Era difícil que Fazio se equivocara al juzgar a alguien.
—Entonces sólo nos queda el marido, el aparejador. ¿Sabes algo de esa amante que tiene?
—Se llama Giuliana Loschiavo, tiene veinte años y está para mojar pan. Parece que está volviendo loco al aparejador. —¿Y eso por qué?
—Porque la tal Giuliana se ve con otro. —¿Sabes quién es?
—Sí, señor: Stefano di Giovanni, el mayor comerciante de pescado. También está casado. La chica se reparte equitativamente entre los dos, pero el aparejador querría la exclusividad.
—Y seguramente está dispuesta a quedarse con el mejor postor. ¿Te encargas de que venga esta tarde a las cuatro?
Livia fue a buscarlo con un coche que había alquilado y lo llevó a la trattoria de Calogero.
Después volvió a dejarlo en la comisaría. Giuliana Loschiavo se presentó a las cuatro en punto. Fazio la acompañó al despacho de Montalbano y se sentó después de que ella se acomodara delante de la mesa.
Era un estupendo ejemplar del sexo femenino y no parecía en absoluto impresionada por estar en presencia del comisario. De hecho, fue ella la que habló primero:
—Ya sé por qué quería hablar conmigo.
—Veamos si lo ha adivinado.
—Como la mujer de Guarraci ha desaparecido, quiere informarse de mi historia con él. ¿Es eso?
—Es eso.
—Pues mire, comisario, hace dos meses que no nos vemos. Fui yo quien lo dejó. —¿Por qué?
—Porque me había prometido que se separaría de su mujer y nos iríamos a vivir juntos, pero no lo hizo.
Montalbano no se resistió a soltar una maldad:
—En ese caso, habrá dejado también al señor Di Giovanni.
La muchacha se rió con ganas.
—A Stefano no lo he dejado. —¿Se ha separado?
—No, pero nunca me ha prometido que fuera a hacerlo.
El razonamiento era impecable.
—Después de la desaparición de su mujer, ¿Guarraci ha tratado de ponerse en contacto con usted?
—Aún no, aunque estoy segura de que tarde o temprano lo hará.
Cuando volvió de acompañar a la muchacha, Fazio se encontró a Montalbano pensativo. —¿Qué le ha parecido?
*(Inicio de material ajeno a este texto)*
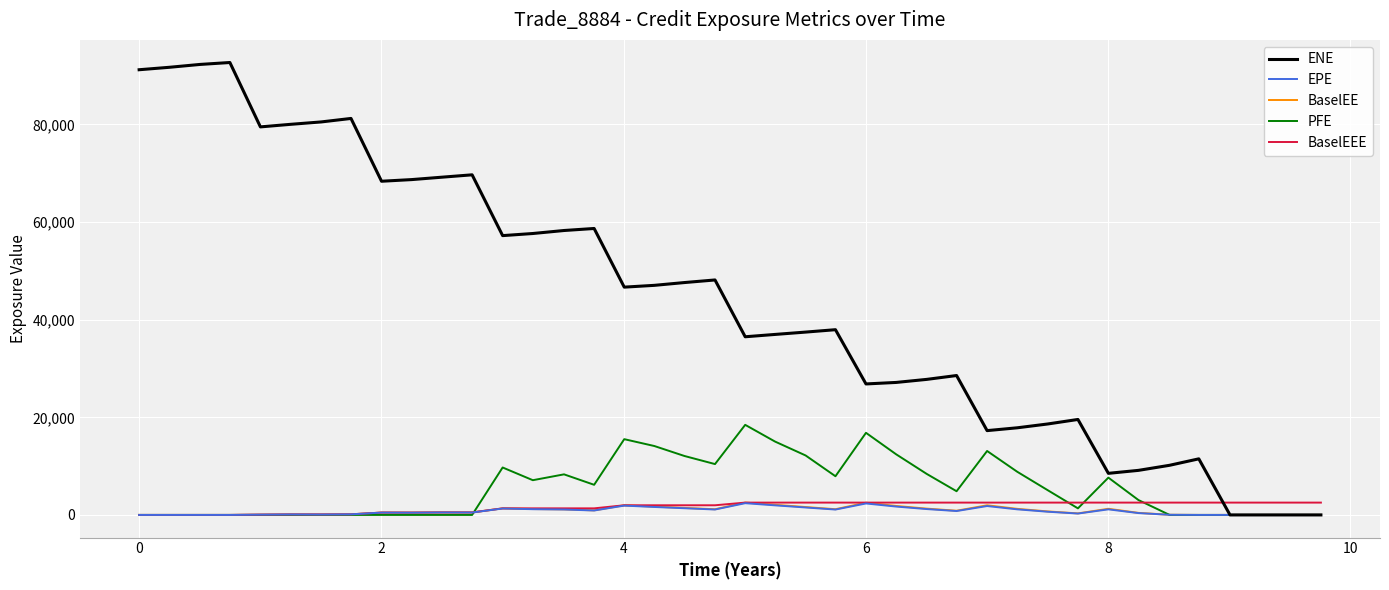

Which series has the widest spread of values?

ENE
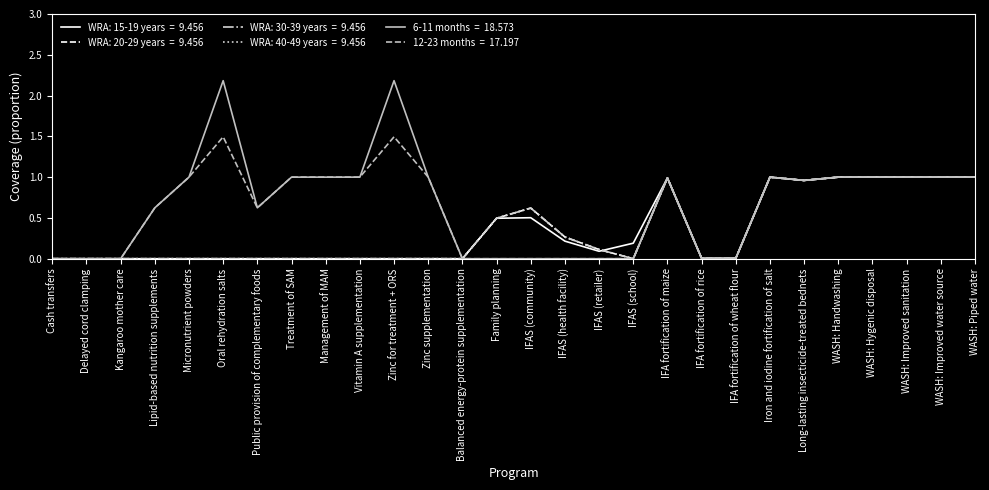

The 12-23 months series shows 0.6 at Delayed cord clamping. True or false?

False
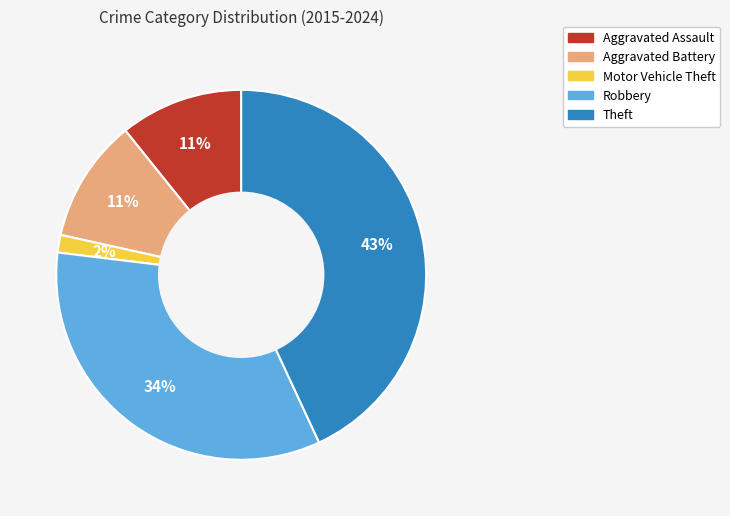

True or false: Aggravated Assault accounts for 18% of the total.

False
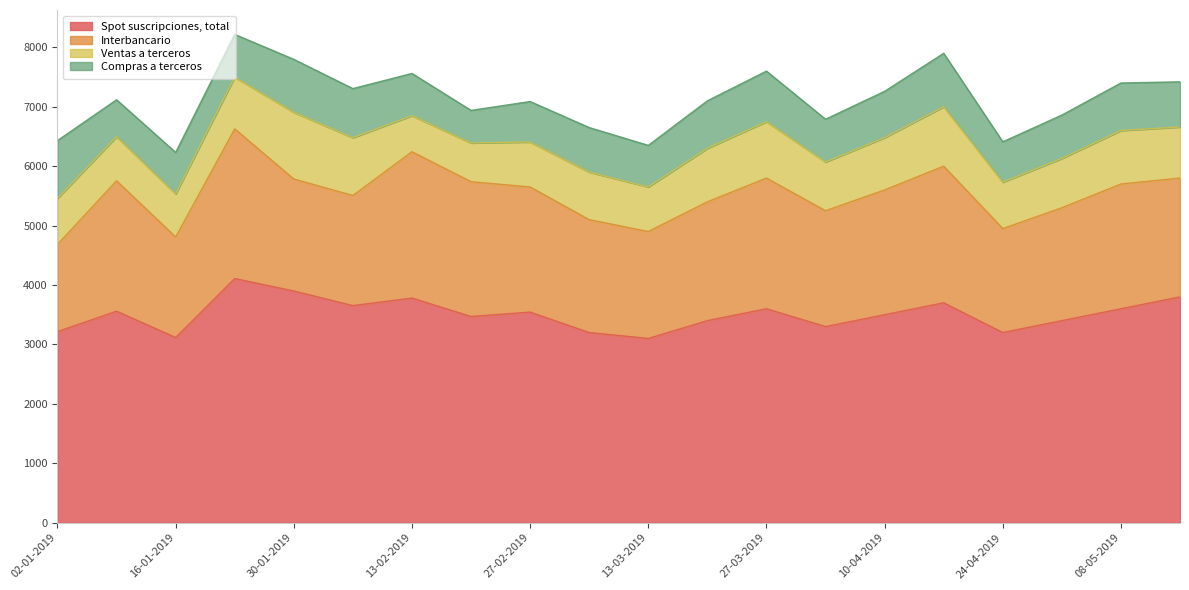

What is the difference between the Ventas a terceros values at 24-04-2019 and 27-03-2019?

170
—Tú también lo has visto, ¿no? Sin darse cuenta, esta Giuliana nos ha contado que el aparejador tenía un buen móvil para librarse de su señora. Pero lo que la chica no sabe es que Guarraci no tiene ni una lira: si dejara a su mujer, se quedaría con una mano delante y otra detrás. Así que es probable que fuera él quien tramara la desaparición. De ese modo tendría acceso a la herencia.
—Puede que tenga razón.
—Me hago una pregunta: ¿qué motivo tenía para decir su nombre y apellido cuando estuvo a punto de embestir al guardia jurado nocturno? Y la respuesta es: el único motivo es que quería un testigo que pudiera asegurar que volvía a su casa después de dejar a su mujer delante del paso subterráneo y que, por lo tanto, no está metido en la desaparición.
—Es decir, que trabajó con cómplices.
—Que son los dos que llegaron con ese coche grande a la via Crocilla. Escucha, a partir de este momento, al aparejador no hay que perderlo de vista ni de noche ni de día.